Some have even likened “The Help” and Kathryn Stockett to a White, female southern writer of the 1930s,—— Margaret Mitchell and her seminal pro-Confederate classic, “Gone With The Wind.”

Quickly:  Ablene Cooper was/is the Jackson, Mississippi maid to Kathryn Stockett’s brother.  Ablene Cooper and Kathryn Stockett have met.  Kathryn Stockett when writing her bestselling book was aware (to some extent) of Ablene Cooper’s “story.”

Ablene Cooper claims that Kathryn Stockett has improperly (i.e. without permission and or compensation) incorporated her “story” into her bestselling book and hugely popular movie.  As of today, box office receipts for “The Help”——$40,000,000 and counting.

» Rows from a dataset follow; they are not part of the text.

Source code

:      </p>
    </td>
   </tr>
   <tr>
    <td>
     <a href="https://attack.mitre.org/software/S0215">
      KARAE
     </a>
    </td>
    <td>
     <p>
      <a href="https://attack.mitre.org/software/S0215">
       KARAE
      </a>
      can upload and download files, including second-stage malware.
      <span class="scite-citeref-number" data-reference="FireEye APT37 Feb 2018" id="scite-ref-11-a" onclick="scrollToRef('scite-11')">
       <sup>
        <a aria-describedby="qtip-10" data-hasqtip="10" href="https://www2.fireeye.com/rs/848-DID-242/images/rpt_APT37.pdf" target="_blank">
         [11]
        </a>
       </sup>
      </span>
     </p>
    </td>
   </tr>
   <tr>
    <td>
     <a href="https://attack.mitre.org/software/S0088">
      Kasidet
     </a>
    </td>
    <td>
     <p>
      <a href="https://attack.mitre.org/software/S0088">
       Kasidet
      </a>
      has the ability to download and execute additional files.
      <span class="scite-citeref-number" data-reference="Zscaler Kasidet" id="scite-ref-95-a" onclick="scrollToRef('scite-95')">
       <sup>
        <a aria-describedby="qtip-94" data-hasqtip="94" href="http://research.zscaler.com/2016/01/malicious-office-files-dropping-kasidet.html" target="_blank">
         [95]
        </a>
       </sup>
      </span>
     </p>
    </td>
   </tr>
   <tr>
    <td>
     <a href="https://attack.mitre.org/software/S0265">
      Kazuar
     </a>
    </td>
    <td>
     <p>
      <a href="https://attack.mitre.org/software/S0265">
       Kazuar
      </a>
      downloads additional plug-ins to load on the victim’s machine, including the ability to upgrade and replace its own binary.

Ablene Cooper, as a result of the above allegations filed in February, a $75,000 lawsuit against Kathryn Stockett.



1.  On Tuesday, August 16th, Hinds County (Mississippi) Circuit Judge Tommie Green dismissed the lawsuit stating that the 1 year statute of limitations elapsed.  Translation:  The merits of the case was not considered (i.e. because of the running of the 1 year statute, the court was precluded from deciding on the veracity of Ablene Cooper’s allegations).

2.  Immediately after hearing the judge’s decision to dismiss her suit, Ablene Cooper left the courthouse in tears.  She stated through tears that “…..She’s a liar.  She did it.  She knows she did it.”  Stockett was not in court during the proceedings.

3.  On Thursday, August 19th, Edward Sander’s, Ablene Cooper’s attorney, asked the judge to reconsider the lawsuit.  The motion for reconsideration stated in part that the 1 year clock did not start clicking until the summer of 2010 when Ablene Cooper read “The Help” for the first time.

4. Sanders argued that his client did not read the book sooner because in a handwritten note Stockett assured Cooper that despite the similarity in names (Aibileen Clark—the name of the maid in “The Help”), the character wasn’t based on Cooper.

5.  Cooper stated that she trusted Stockett and  did not read the book sooner based on Stockett’s assertions in the handwritten note.  Translation:  “Had I not relied on Kathryn Stockett’s misrepresentation(s) in her handwritten note, I would have read the book sooner and would have as a result of the blatant similarities, filed my lawsuit well within the 1 year statute of limitations.”

6.  The judge has the motion in hand.   And of course, The Recovering Attorney will keep you posted!